Traveling in the United States and Canada: the Black Museum page at BlackPast.org is a great resource. The museums are organized by state, making trip planning easier. BlackPast.org also has a Bibliography of 101 African American  novels. There are sure to be inspirations for exploration and travel on this list. These books help create a context and sense of place and people that adds richness to information found in the museums. The website Discover Black America  has current listings for events, exhibitions, tours, restaurants, as well as listings for Black Colleges: visiting colleges is a great organizing principle for a family vacation. Be sure to check out photographer Dawoud Bey’s retrospective Portraits of 1970s Harlem currently showing at the Art Institute of Chicago.

Seeking travel to lost worlds and  back in time? Check out, Once Upon A Time When We Were Colored by Clifton L.Taulbert, about life in small town Mississippi when segregation meant a town was either black or white. Three books by Edward P. Jones, Lost in the City, The Known World, and Aunt Hagar’s Children are stunning in their descriptions of urban life in Washington, D.C. and a fictional county in Virginia during slavery.  

From When London Was Capital of America
 For a different slice of early American life, read When London Was Capital of America by Julie Flavel. Prior to the American Revolution, wealthy plantation owners took their families and slaves off to London for…shopping trips and other forms of cultural enrichment! These visits lasted three months or more. A portion of the book deals with one of these slaves, Scipio, who renamed himself Robert Laurens and ended up staying in London, feeling comfortably at home in a place with the 15,000 other black inhabitants.

Gullah basket, South Carolina
Gloria Naylor’s Mama Day and Zora Neale Hurston’s Their Eyes Were Watching God  are good examples of fiction based in and on Gullah Culture in and around South Carolina and the Islands.

Peek into rarefied worlds by reading Stephen L.Carter’s Emperor of Ocean Park, set in Martha's Vineyard. It is both a story of suspense as well as a look at upper crust African American society and an Ivy League law school. Step into the 1960s and identity politics in the black middle class bourgeoisie when reading Darryl Pinkney's High Cotton.

Travel to the Caribbean by armchair, boat, or plane through the eyes of Edwidge Danticat’s Breath, Eyes, Memory and Krik? Krak. Britain’s Caryl Phillips’ Crossing the River offers yet another point of view. Jamaica Kinkaid will take you to the West Indies with her highly acclaimed books Lucy and Annie John. Any thoughts of historical Haiti would not be complete without reading Madison Smartt Bell’s All Souls’ Rising, Master of the Crossroads, and biography of Toussaint Louverture.

Paris or Berlin? Check out Esi Edugyan’s Half-Blood Blues, a book that straddles Baltimore, Berlin, and Paris from the 1930’s to the 1980’s.
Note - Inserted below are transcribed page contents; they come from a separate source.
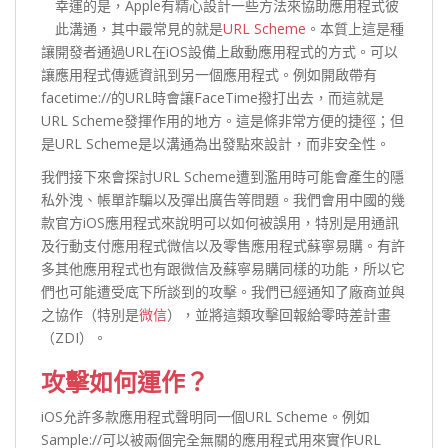
幸運的是，Apple有精心設計一些方法來協助應用程式彼
此溝通，其中最常見的就是
URL Scheme
。本質上這是種
讓開發者通過URL在iOS設備上啟動應用程式的方式。可以
讓應用程式傳遞資訊到另一個應用程式。例如開啟帶有
facetime://的URL時會讓FaceTime撥打出去，而這就是
URL Scheme發揮作用的地方。這是條非常方便的捷徑；但
是URL Scheme是以溝通為出發點來設計，而非安全性。
我們接下來會探討URL Scheme遭到濫用時可能會產生的隱
私外洩、帳單詐騙以及彈出廣告等問題。我們會用中國的幾
款官方iOS應用程式來說明可以如何被誤用，特別是用通訊
及行動支付應用程式微信以及零售應用程式蘇寧易購。有許
多其他應用程式也有跟微信及蘇寧易購同樣的功能，所以它
們也可能遭受底下所談到的攻擊。我們已經通知了廠商並與
之協作（特別是
微信
），並將這類攻擊回報給零時差計畫
（ZDI）。
攻擊如何運作？
iOS允許多款應用程式聲明同一個URL Scheme。例如
Sample://可以被兩個完全無關的應用程式用來實作URL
Based on a true story about a Black German musician and the rise of Nazi Germany. Until the Second World War, there were a significant number of Black Germans tracing their origins back to Germany's colonies in Africa: they were recruited to fight in the Napoleonic Wars. Paris is a great place to explore the lives of African American expat artists as well as the rich cultural addition of immigrants from former French colonies in Africa. So much so, that an enterprising travelista has created guided tours for individuals and groups.
For more info on Black Paris Tours click here.

Still need ideas? Find a map, find some books, create your own adventure.